## [DIRECTIONS]
Beginning at the first line of the material, output each line exactly until you reach and include the line containing "X30000Y250000D03*". Leave every picture out.

## [PROVIDED RECORDS]

-- Opening Marker --

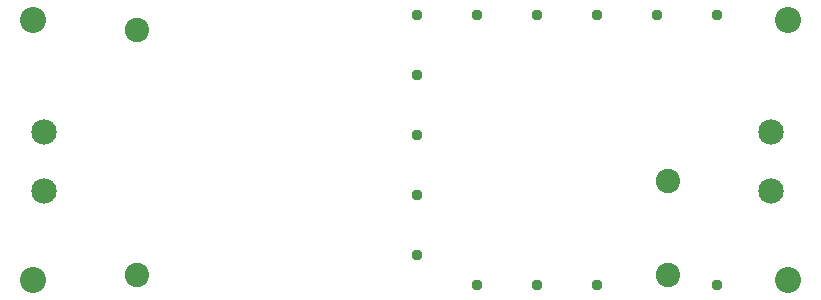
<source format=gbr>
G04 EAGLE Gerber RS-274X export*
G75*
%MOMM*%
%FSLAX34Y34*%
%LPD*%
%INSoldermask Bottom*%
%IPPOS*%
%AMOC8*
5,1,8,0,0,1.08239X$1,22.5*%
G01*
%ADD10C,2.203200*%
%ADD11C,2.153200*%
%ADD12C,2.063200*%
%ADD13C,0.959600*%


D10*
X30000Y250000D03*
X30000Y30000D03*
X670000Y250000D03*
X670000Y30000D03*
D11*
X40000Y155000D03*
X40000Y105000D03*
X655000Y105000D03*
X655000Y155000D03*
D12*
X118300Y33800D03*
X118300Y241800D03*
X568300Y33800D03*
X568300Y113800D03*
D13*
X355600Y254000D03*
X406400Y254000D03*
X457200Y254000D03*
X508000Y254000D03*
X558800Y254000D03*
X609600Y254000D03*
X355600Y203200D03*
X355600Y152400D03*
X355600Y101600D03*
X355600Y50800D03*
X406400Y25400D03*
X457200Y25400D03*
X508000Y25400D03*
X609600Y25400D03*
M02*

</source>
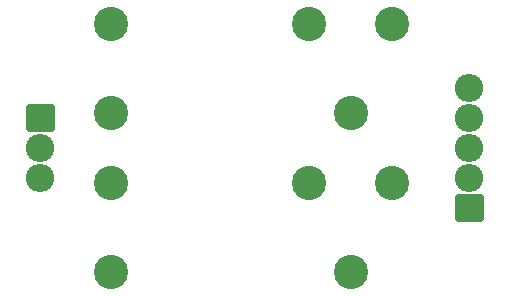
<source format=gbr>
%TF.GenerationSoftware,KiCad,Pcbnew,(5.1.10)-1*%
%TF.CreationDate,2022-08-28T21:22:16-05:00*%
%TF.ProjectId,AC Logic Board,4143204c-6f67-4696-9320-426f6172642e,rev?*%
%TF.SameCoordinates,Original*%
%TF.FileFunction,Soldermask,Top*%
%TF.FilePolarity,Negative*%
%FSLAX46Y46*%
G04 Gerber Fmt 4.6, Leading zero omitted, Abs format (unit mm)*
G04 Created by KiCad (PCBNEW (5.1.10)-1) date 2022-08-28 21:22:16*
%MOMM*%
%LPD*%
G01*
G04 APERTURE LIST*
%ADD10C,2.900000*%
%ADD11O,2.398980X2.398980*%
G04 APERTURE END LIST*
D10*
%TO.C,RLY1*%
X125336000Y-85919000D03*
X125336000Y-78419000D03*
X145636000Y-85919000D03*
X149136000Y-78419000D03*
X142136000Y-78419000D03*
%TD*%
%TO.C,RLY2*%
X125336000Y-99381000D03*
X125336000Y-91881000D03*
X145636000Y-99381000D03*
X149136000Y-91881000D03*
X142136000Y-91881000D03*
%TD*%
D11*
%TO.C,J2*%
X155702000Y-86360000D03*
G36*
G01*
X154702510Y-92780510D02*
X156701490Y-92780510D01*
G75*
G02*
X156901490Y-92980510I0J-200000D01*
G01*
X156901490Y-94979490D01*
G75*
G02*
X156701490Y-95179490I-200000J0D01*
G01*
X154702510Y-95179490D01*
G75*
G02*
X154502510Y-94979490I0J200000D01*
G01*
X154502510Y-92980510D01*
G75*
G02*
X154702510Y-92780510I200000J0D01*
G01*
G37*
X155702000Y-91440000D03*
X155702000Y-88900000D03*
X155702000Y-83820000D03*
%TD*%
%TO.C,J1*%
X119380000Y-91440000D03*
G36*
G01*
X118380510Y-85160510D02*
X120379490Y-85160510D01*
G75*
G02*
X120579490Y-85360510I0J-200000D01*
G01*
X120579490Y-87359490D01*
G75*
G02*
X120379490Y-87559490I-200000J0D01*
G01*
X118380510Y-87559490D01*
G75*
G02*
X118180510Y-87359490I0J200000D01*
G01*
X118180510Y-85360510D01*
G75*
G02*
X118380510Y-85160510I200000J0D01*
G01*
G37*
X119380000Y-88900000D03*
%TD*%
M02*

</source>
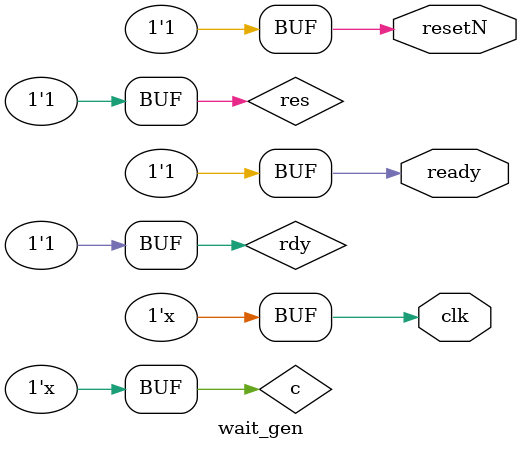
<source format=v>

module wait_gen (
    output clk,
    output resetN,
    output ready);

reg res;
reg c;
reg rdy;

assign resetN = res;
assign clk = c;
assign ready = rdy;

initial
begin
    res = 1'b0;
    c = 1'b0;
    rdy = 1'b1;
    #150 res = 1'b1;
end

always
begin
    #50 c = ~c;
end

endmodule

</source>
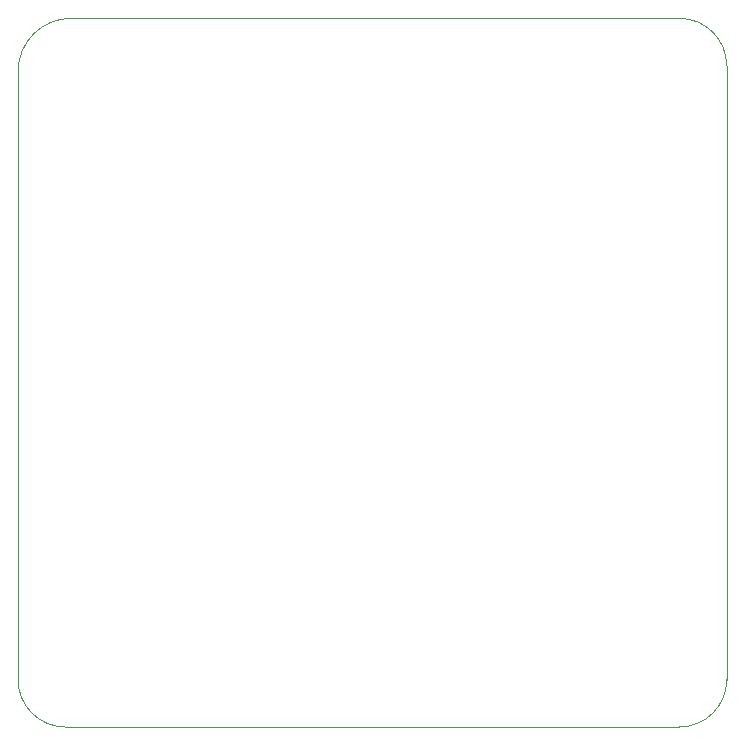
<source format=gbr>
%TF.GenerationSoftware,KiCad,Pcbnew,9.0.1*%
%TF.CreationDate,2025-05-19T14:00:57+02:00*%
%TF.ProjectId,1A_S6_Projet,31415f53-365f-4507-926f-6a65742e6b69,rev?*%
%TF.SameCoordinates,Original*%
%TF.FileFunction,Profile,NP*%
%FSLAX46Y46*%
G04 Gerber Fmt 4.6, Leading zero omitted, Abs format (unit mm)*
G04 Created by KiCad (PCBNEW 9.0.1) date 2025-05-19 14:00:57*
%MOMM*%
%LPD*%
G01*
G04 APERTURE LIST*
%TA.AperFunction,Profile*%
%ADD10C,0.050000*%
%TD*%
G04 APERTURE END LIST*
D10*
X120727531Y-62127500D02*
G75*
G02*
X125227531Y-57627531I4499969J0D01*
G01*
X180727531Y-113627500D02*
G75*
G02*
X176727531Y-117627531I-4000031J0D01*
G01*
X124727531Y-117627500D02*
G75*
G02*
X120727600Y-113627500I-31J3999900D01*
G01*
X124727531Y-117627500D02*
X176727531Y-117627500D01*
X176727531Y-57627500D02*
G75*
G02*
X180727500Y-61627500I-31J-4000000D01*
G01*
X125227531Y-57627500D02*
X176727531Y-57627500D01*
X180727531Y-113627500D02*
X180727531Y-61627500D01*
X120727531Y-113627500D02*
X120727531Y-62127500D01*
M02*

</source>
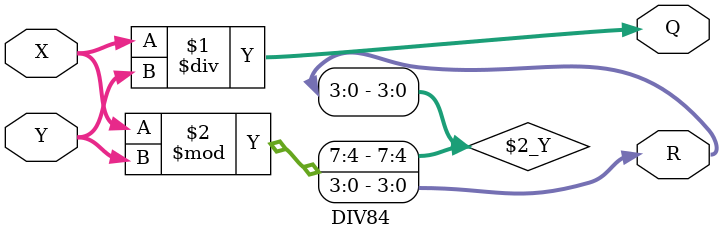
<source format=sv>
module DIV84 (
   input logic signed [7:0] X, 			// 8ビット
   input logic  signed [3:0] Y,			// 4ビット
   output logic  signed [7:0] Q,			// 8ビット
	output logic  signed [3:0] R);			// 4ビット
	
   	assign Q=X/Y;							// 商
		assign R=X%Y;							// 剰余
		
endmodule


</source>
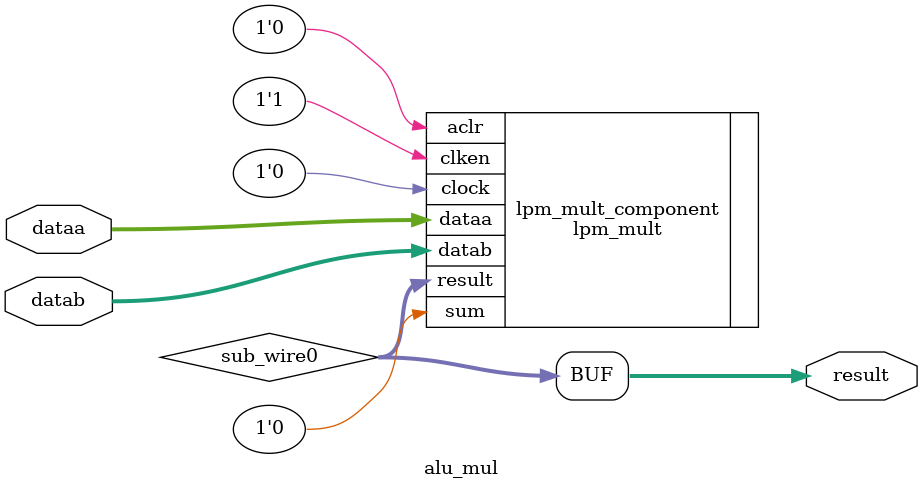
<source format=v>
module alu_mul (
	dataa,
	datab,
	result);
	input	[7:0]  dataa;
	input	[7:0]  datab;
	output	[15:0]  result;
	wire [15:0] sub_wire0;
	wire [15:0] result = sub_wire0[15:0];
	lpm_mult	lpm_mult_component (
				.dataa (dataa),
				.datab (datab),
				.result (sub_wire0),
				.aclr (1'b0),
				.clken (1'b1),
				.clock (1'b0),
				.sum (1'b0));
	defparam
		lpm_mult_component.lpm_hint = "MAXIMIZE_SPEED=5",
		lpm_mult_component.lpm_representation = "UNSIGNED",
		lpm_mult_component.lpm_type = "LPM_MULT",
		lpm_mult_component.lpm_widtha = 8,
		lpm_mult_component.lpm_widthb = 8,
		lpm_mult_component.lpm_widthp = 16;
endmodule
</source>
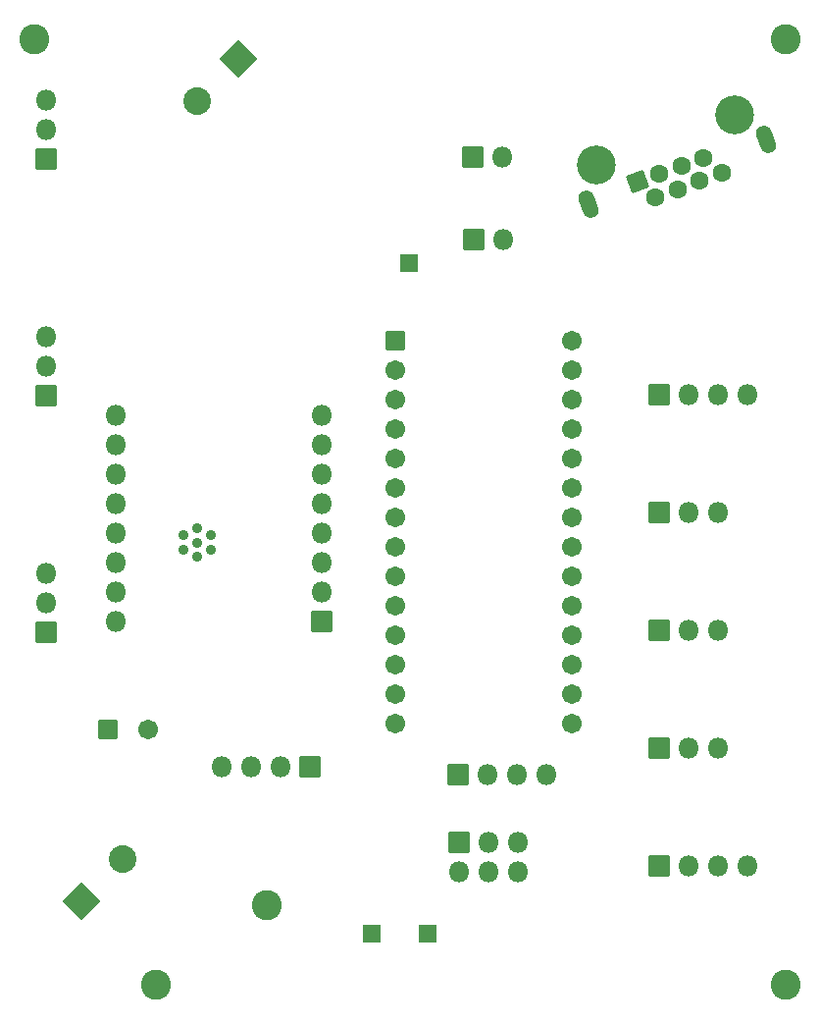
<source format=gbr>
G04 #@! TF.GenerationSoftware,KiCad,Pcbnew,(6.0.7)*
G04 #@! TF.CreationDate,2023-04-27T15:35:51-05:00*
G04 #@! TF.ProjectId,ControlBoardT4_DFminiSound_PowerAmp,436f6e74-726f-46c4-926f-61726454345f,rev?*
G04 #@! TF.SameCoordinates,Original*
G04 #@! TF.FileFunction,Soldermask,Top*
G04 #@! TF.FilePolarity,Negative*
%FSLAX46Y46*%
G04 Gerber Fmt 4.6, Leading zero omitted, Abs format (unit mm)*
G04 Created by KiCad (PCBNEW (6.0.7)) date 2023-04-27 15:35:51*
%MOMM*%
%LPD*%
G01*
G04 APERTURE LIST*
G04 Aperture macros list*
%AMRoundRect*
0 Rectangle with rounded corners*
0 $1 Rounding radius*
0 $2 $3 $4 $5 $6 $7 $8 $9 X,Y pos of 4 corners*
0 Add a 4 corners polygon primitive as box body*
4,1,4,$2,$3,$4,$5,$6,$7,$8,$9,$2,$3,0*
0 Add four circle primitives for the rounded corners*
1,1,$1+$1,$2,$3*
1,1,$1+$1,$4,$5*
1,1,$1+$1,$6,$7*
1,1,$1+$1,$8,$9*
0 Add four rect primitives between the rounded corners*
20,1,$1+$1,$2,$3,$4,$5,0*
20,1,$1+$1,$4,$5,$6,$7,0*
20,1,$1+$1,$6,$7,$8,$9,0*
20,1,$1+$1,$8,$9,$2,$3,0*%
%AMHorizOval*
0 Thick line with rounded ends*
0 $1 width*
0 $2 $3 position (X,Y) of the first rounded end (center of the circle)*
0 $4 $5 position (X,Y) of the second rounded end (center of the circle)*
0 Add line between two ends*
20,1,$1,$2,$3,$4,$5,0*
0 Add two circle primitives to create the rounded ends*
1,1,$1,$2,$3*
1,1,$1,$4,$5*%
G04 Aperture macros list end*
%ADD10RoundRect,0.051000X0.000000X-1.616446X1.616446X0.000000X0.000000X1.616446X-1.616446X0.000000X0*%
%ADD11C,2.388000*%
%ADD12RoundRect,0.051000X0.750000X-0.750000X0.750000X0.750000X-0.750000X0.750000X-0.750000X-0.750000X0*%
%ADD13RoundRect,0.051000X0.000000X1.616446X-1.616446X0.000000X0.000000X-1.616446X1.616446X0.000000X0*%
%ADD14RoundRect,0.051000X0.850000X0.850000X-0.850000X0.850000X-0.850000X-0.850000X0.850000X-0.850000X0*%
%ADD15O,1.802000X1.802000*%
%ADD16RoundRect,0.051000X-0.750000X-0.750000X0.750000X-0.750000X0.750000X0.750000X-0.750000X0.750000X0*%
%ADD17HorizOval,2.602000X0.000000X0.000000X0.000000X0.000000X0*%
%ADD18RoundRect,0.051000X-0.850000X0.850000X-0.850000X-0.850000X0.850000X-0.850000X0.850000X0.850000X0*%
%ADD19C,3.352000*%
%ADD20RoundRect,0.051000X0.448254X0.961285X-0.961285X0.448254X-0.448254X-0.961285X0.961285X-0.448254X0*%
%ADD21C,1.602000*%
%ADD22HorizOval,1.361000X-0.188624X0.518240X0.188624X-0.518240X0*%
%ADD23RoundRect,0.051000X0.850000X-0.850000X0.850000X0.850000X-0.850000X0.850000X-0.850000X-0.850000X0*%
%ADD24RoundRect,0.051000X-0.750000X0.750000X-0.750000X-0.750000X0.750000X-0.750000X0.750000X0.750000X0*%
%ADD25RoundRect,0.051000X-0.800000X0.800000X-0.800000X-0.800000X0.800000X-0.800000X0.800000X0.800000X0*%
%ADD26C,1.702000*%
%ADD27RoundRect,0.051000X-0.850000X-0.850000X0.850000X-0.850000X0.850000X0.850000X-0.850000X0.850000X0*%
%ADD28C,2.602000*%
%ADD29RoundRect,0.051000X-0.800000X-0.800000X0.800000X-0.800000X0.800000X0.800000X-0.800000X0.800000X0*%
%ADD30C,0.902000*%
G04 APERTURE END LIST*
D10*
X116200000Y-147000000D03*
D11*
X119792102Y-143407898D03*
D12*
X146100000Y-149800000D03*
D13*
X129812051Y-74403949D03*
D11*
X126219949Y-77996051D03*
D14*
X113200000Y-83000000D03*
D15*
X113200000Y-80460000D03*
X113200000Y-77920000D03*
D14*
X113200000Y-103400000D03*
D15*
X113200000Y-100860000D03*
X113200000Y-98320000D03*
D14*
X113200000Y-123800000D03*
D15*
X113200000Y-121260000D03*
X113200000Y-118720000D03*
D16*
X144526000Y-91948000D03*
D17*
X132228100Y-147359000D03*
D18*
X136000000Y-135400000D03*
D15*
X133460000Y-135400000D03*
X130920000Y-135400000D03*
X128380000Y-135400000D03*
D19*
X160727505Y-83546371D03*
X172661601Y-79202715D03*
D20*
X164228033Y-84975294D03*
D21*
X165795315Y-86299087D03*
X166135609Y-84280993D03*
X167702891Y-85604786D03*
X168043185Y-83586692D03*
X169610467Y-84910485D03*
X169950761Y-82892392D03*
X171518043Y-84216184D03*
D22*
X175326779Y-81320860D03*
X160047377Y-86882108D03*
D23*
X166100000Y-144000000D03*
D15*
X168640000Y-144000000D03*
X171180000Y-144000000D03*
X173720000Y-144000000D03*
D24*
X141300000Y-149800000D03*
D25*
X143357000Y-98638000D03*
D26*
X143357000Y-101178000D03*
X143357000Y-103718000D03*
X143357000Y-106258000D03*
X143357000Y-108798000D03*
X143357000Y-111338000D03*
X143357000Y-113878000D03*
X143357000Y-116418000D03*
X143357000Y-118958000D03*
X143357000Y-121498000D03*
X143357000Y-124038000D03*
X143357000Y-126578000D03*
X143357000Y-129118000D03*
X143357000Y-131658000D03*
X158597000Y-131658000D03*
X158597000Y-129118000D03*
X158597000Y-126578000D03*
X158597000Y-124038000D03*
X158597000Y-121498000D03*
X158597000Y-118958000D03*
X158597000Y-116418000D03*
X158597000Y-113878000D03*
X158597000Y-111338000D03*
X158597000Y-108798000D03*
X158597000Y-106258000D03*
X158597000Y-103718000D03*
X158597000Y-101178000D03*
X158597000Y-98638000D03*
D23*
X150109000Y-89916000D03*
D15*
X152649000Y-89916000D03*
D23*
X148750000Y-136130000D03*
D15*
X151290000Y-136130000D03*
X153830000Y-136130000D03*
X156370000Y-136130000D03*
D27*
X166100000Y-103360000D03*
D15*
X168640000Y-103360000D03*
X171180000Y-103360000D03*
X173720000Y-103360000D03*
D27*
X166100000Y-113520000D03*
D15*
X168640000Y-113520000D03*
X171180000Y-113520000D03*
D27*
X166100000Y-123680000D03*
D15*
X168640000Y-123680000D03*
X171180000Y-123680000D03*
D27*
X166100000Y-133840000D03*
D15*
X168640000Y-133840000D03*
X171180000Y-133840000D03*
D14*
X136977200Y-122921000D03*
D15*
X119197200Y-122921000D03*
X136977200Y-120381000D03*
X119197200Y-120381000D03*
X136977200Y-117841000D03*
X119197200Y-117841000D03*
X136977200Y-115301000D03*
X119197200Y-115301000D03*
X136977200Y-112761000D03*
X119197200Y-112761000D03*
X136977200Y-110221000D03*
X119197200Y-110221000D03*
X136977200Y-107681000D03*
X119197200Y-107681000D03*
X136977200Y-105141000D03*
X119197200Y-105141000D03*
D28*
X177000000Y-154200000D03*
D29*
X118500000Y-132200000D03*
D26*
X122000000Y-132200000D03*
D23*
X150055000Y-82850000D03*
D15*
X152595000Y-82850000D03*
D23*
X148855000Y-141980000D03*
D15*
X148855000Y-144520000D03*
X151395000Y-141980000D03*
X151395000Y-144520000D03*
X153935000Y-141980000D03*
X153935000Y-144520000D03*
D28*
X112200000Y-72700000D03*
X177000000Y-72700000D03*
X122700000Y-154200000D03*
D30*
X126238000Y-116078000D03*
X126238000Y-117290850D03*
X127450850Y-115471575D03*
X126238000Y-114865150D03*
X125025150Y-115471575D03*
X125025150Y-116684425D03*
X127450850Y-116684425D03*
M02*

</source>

-- Closing Marker --

## [WRITTEN SOLUTION]
<source format=gbr>
G04 EAGLE Gerber RS-274X export*
G75*
%MOMM*%
%FSLAX34Y34*%
%LPD*%
%INSoldermask Bottom*%
%IPPOS*%
%AMOC8*
5,1,8,0,0,1.08239X$1,22.5*%
G01*
%ADD10C,2.203200*%
%ADD11C,2.153200*%
%ADD12C,2.063200*%
%ADD13C,0.959600*%


D10*
X30000Y250000D03*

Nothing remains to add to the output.